01-18-07 Update
I've managed to get into a recording studio class this semester. Yayy!!! Don't be disheartened if it takes a bit for me to respond.
--------------------------------------
Be a little brave and say hi. I got bored with my own profile, so it feels like it's time for a change. No, the snake is not mine. That's from the Chicago Reptile Show.
Likes: Here
Dislikes: There
Aspirations: Goddess
The person I'd like to meet: Can't decide, so someone with a multi-personality disorder should be about right. Then I can have everything I want in one person. :-) Seven personalities should be about right so then I can have sex with a different guy each day of the week and still claim monogamy.
Yes, I know I have my listed for just friends. I am pretty happy and cool with snifty friends, though I am open to the option of more for the right person.
Programming makes more sense to me than instant pudding. I can get a little obsessive about motorcycles and music. Yes, I currently smoke, I'm wanting to quit (had been off for 2 years), but can't say when it will happen again.
The test for who I'd date:
1. Blank stare at one of my jokes --- you'd get one date at least because you're cute.
2. Regular laugh --- two dates because you probably didn't get it anyway and are faking it, and I'll figure that out by the second date.
3. Spurt beer two feet out of your nose, just narrowly missing me --- You'd get a few more dates, or a regular beer drinking buddy, because making people's beer go up their nose amuses me.
4. Just barely manage to hold the beer in, face turning red, tears running down face...hold it....hold it...........ok, swallow. Take a deap breath....come back with a smart assed remark....you successfully get the same reaction out of me ---- Ok, lets get married and make strange children with 12 toes and 11 fingers. (No, you're not required to drink beer.)

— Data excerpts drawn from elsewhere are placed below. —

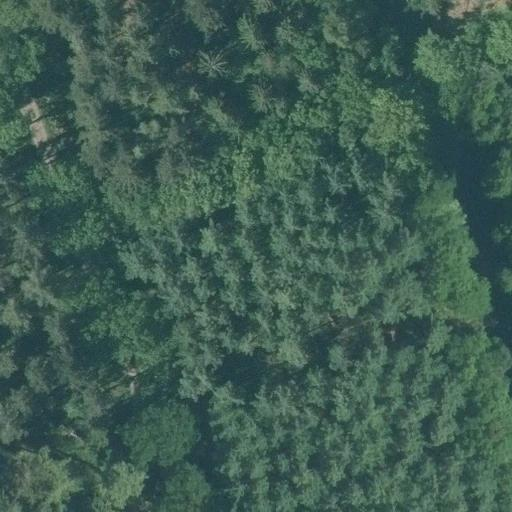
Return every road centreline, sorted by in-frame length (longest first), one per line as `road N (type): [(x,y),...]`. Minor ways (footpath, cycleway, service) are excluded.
road 1 (track): [(69,220),(179,511)]
road 2 (track): [(0,36),(69,220)]
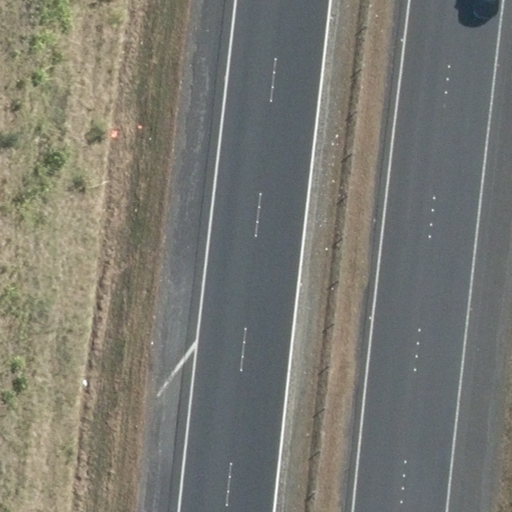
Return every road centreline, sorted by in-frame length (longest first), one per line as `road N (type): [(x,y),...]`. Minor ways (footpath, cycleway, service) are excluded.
road 1 (motorway): [(224,511),(281,0)]
road 2 (motorway): [(455,0),(400,511)]
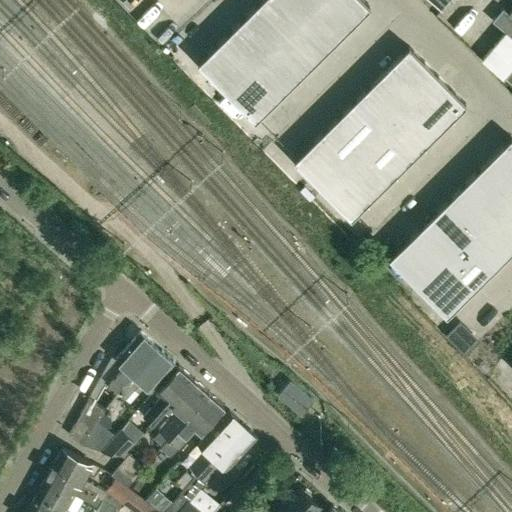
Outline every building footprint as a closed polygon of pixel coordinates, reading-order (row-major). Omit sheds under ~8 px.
[(363,0),(259,0),(198,61),(255,119),(369,6),(363,0)] [(431,0),(441,9),(448,0),(431,0)] [(482,58),(503,77),(511,67),(511,8),(509,13),(503,7),(492,20),(505,31),(482,58)] [(409,45),(294,159),(351,216),(466,103),(409,45)] [(511,135),(389,255),(446,313),(511,248),(511,135)] [(152,352),(158,345),(141,330),(117,357),(126,366),(110,384),(118,391),(121,388),(139,367),(140,368),(146,361),(144,359),(151,351),(152,352)] [(139,367),(121,388),(125,392),(122,395),(126,399),(142,380),(152,388),(176,360),(158,345),(152,352),(151,351),(144,359),(146,361),(140,368),(139,367)] [(166,411),(195,378),(179,364),(156,390),(162,395),(144,414),(154,423),(165,410),(166,411)] [(169,436),(209,390),(195,378),(166,411),(171,415),(159,428),(169,436)] [(209,390),(169,436),(161,446),(170,455),(197,425),(203,430),(225,404),(209,390)] [(105,409),(88,399),(82,410),(69,434),(81,443),(98,419),(105,409)] [(205,446),(188,464),(198,473),(244,422),(229,409),(200,442),(205,446)] [(98,419),(81,443),(82,443),(103,449),(117,433),(98,419)] [(178,492),(160,511),(202,511),(187,500),(201,485),(205,480),(222,462),(227,468),(257,436),(257,435),(244,422),(198,473),(193,479),(183,489),(182,488),(178,492)] [(117,433),(103,449),(122,454),(135,442),(121,428),(117,433)] [(63,445),(50,468),(100,496),(102,497),(117,505),(121,500),(134,511),(153,511),(155,510),(156,508),(117,477),(106,490),(101,486),(84,477),(92,461),(63,445)] [(128,451),(113,469),(130,482),(144,465),(128,451)] [(96,503),(100,496),(50,468),(38,491),(67,507),(76,491),(96,503)] [(311,511),(320,503),(311,495),(311,491),(307,488),(303,488),(301,486),(288,500),(285,500),(281,504),(281,506),(280,508),(280,509),(276,511),(311,511)] [(64,511),(67,507),(38,491),(25,511),(64,511)] [(102,497),(97,506),(108,511),(113,511),(117,505),(102,497)]
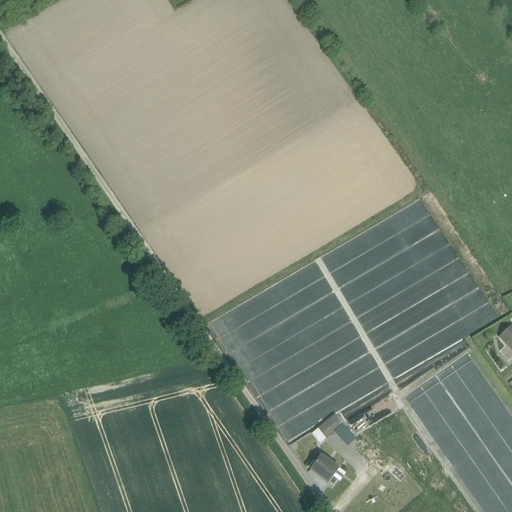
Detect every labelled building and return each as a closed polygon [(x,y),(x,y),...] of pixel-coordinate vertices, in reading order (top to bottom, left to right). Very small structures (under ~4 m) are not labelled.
[(511,327),(499,338),(511,352),(511,327)] [(407,394),(483,511),(511,511),(511,482),(511,486),(508,485),(504,479),(489,488),(491,479),(486,471),(494,473),(502,436),(496,427),(488,432),(473,409),(477,406),(473,402),(477,402),(480,388),(489,390),(486,384),(439,374),(407,394)] [(386,386),(339,410),(344,419),(391,395),(386,386)] [(328,421),(318,429),(326,439),(336,431),(328,421)] [(339,469),(322,456),(311,469),(328,483),(339,469)]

I’ve come to the conclusion that dating sucks big, fat, hairy moose**** (Got a visual yet?) Am I going to quit?…ermmm, probably not. I’m sure hoping that doesn’t relate me in any way to moose**** (shudder) My dad is probably rolling over in his grave right now. I grew up in a town named****yville (often referred to as****lessville by neighboring towns) and went to a Catholic grade school whose mascot is the Trojans....ok, now, what is wrong with that picture? So, I blame it all on my dad for placing me in that environment.

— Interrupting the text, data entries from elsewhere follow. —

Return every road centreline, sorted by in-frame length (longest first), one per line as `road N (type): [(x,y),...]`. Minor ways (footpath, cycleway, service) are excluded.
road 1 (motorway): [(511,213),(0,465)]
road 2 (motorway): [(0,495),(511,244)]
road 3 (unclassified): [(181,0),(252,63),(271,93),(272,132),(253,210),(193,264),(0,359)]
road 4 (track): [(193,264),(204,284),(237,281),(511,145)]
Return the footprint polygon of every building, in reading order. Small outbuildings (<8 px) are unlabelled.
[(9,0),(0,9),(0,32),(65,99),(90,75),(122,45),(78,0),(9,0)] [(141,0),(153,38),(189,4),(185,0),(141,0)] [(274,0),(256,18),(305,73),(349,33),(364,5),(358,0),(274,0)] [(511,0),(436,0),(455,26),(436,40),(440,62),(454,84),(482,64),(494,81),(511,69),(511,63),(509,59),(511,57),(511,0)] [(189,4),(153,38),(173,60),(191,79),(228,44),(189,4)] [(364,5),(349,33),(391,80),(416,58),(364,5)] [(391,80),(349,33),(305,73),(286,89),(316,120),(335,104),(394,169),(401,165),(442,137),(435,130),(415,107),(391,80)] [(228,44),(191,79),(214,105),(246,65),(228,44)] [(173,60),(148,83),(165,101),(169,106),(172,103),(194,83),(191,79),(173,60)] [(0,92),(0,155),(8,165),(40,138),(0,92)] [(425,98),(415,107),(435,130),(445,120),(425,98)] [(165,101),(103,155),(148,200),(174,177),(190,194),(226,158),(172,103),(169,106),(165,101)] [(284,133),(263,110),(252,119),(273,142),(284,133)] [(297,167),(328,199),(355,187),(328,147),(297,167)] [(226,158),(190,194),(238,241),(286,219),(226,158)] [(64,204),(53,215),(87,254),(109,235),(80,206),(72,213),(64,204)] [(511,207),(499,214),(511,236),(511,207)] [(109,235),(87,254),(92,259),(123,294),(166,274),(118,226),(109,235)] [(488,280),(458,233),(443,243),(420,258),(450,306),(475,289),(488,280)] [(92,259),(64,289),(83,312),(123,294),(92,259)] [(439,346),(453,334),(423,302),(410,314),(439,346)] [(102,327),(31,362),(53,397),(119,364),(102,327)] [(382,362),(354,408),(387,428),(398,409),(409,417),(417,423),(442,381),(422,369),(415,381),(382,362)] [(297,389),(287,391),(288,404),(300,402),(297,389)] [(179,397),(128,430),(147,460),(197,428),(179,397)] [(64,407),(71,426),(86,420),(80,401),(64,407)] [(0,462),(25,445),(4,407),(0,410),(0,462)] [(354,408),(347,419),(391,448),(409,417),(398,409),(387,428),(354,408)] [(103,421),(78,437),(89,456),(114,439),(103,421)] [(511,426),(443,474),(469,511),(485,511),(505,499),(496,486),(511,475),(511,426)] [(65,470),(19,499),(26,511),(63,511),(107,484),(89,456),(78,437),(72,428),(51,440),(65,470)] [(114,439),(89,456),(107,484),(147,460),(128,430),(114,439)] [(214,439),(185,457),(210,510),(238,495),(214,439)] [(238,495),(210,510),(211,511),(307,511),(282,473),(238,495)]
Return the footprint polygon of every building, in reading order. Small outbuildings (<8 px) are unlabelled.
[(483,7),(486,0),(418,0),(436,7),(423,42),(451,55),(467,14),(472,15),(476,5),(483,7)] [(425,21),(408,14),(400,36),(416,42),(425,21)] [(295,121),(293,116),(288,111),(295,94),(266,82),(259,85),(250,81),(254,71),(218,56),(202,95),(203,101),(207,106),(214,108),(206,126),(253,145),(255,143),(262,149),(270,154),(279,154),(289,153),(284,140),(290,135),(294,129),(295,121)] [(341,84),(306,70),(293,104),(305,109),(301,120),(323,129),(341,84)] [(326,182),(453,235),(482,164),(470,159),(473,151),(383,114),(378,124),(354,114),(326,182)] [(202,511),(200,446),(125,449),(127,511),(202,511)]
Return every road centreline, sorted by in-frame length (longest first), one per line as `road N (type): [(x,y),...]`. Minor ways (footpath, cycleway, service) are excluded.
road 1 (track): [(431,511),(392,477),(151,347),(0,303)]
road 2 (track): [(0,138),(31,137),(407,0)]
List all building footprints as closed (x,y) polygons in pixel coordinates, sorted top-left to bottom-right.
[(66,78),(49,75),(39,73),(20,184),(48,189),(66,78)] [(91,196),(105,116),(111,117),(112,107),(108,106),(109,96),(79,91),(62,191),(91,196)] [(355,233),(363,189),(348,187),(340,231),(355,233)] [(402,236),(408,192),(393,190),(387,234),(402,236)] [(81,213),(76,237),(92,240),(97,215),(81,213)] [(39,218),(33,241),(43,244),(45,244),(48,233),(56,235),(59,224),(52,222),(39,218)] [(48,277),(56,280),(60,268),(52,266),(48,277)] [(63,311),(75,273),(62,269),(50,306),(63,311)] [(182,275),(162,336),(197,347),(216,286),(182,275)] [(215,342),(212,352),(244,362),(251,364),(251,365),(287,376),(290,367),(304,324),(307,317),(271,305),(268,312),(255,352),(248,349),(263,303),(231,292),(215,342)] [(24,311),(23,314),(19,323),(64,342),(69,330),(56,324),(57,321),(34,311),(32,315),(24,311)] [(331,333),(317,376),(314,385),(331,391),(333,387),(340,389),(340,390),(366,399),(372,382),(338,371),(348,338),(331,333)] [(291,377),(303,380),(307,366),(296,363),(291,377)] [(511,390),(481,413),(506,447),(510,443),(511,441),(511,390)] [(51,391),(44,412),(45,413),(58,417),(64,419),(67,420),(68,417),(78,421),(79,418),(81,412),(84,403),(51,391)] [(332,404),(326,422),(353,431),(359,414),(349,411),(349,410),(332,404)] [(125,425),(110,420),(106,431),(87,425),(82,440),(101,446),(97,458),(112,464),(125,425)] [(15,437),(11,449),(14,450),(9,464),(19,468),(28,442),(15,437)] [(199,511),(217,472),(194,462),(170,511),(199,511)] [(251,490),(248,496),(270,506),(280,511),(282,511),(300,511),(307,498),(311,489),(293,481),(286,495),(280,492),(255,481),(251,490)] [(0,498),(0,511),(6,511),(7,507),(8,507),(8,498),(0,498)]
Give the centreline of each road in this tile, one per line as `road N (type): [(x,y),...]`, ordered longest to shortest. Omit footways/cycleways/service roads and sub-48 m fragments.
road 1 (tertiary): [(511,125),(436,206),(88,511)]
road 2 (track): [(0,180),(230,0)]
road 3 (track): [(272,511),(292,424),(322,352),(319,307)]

Ok, time to hit an all new low. I just realized I have the words**** swallow, sex, and some bondage going on in the date. Geez, this so isn't me, and I even managed to write this one all by myself. I'm really just harmless and razz the world to no end.
Blessed are the cracked, for it is they who let in the light.
-------------------
Ok this is funny. Finished my profile and everywhere the letters d...i...c...k appeared were deleted out, even in the name of the town I'm from. Ummmm, I wonder if my profile will be forced off?
Be a little brave and say hi.------------------------------------
11-05-06 update
Give me a guy who talks to jello, pees on squirrels, compulsively masturbates in the tampon isle at the store, obsesses about the length of his armpit hair, and thinks about beaming hamsters into the middle of walls with a thermonuclear particle transducer any day!!!!!!!!!!!!!!! :-)
First, you must meet the lizard. If he ignores you, then you're safe. If he nods, then I know you'll be exciting. If he tries to kill you, I'll know you're not the one. Assuming you're still alive, then I'll strap you, kicking and screaming, to the back of my bike with bungee cords. We'll ride straight to the courthouse and get divorced, so that's not a thing that would have to be worried about in the future. I'll just drive the motorcycle right in so that you can't run away....I'm just that kind of a devoted kind of gal. :-p After that, we'll have to hit a drive through for dinner. If your face shield is closed just right, the burger should stay balanced so you can nibble as we ride. Then it's off to Texas to start an iguana farm and live happily ever after. The only way to get out of this is to laugh uproariously at my jokes....otherwise, it's bungee cords for you, buddy.